# Problem statement:
Decide whether each statement below agrees with the court opinion excerpt that follows, answering yes or no and quoting the words of the excerpt that settle it. 1. The trial court heard the case without a jury. 2. The appeal raises a question about Sanco's own liability. 3. The appellate court accepts the trial court's holding that Sandra Galuten could in no event be liable.

── Text excerpt

Conford, Michels and Pressler. The opinion of the court was delivered by Conford, P.J.A.D.
[153 NJSuper Page 370] The only issue on this appeal is whether defendants Sandra Galuten and Jerry Galuten, who were principals of defendant Sanco General Manufacturing Corporation (Sanco), are liable to plaintiff as alleged participants in what is claimed by plaintiff to be a breach of trust by Sanco with relation to funds advanced to it as a broker, by plaintiff, to acquire for it a specific lot of materials. No issue is raised as to the liability of Sanco. The trial court, sitting without a jury, held that no fiduciary relationship
existed between plaintiff and Sanco, but only one of creditor-debtor; therefore the Galutens could not be personally liable. It further held that Sandra Galuten could in no event be liable, having only been a figurehead in the corporation, not an active participant. We agree with the latter holding and therefore, in referring to defendant Galuten hereinafter, are alluding only to Jerry Galuten.

────
── Dataset entries

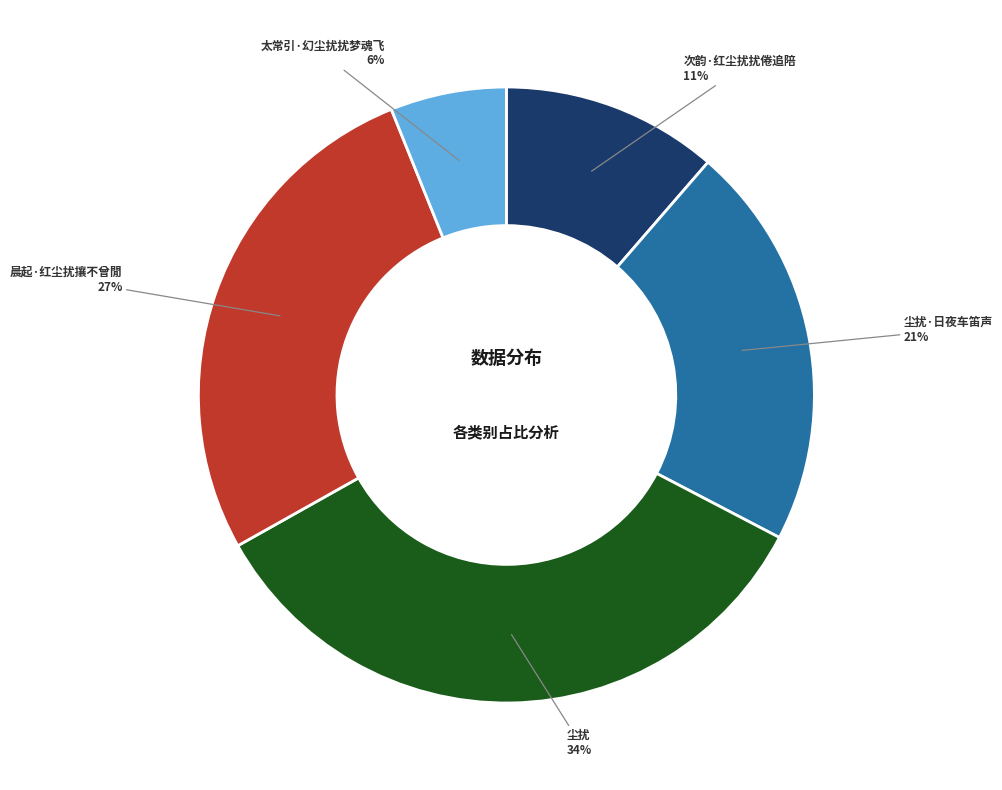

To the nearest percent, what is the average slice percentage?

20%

────
── Dataset entries

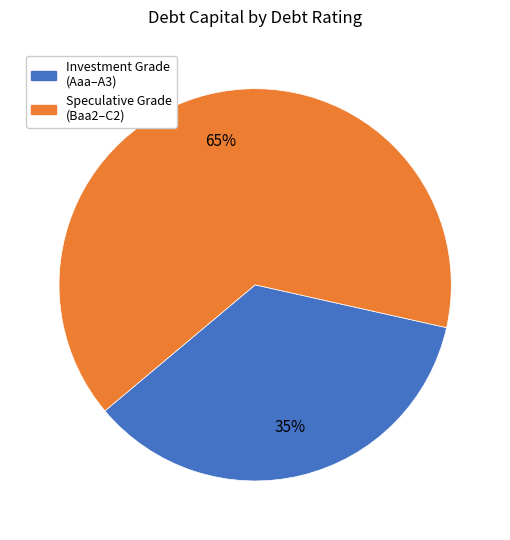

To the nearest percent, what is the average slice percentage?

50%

────

# Solution for this exercise:
1. Yes: "The trial court, sitting without a jury"
2. No: "No issue is raised as to the liability of Sanco."
3. Yes: "We agree with the latter holding"